Adorno had readily agreed to direct my work on a doctoral dissertation. But now I felt it would be impossible for me to stay in Germany any longer. Two years was enough. I arranged for an appointment with Adorno at the Institute and explained to him that I had to go home. In my correspondence with Marcuse, he had already agreed to work with me at the University of California in San Diego, where he had accepted a position after having been practically pushed out of Brandeis for political reasons. I wanted to continue my academic work, but I knew I could not do it unless I was politically involved. The struggle was a life-nerve; our only hope for survival. I made up my mind. The journey was on.
From this point forward I tried to acquire the information I needed in order to decide whether I wanted to become a member of the Communist Party. At this stage in my life and my political evolution — even more than during the San Diego days — I needed to become a part of a serious revolutionary party. I wanted an anchor, a base, a mooring. I needed comrades with whom I could share a common ideology. I was tired of ephemeral ad-hoc groups that fell apart when faced with the slightest difficulty; tired of men who measured their sexual height by women's intellectual genuflection. It wasn't that I was fearless, but I knew that to win, we had to fight and the fight that would win was the one collectively waged by the masses of our people and working people in general.
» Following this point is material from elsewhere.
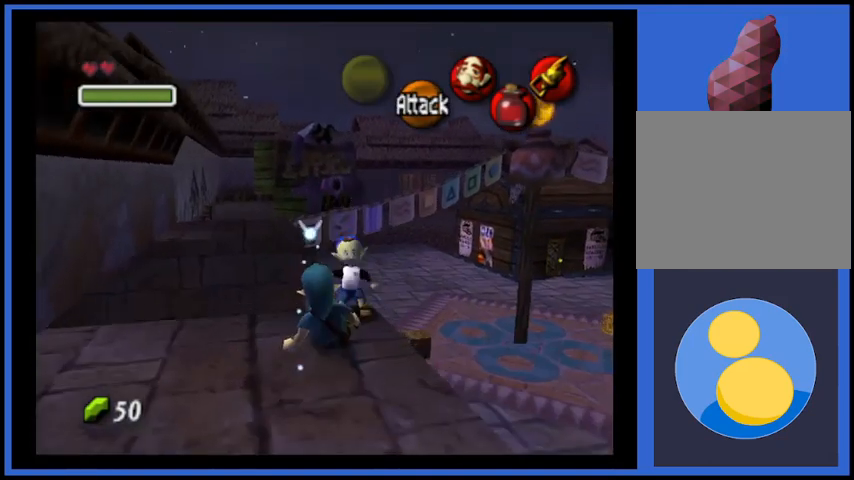
{"buttons": [], "left_stick": "center", "right_stick": "center", "events": [[209, "left_stick", "center"], [376, "A", "down"], [501, "A", "up"]]}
I knew that this fight had to be led by a group, a party with more permanence in its membership and structure and more substance in its ideology. Confrontations were opportunities to be met; problems were entanglements to be sorted out with the right approach, the correct ideas. And I needed to know and respect what I was doing. Until now all our actions seemed to end, finally, in an ellipsis — three dots of irresolution, inconsistency and ineffectiveness.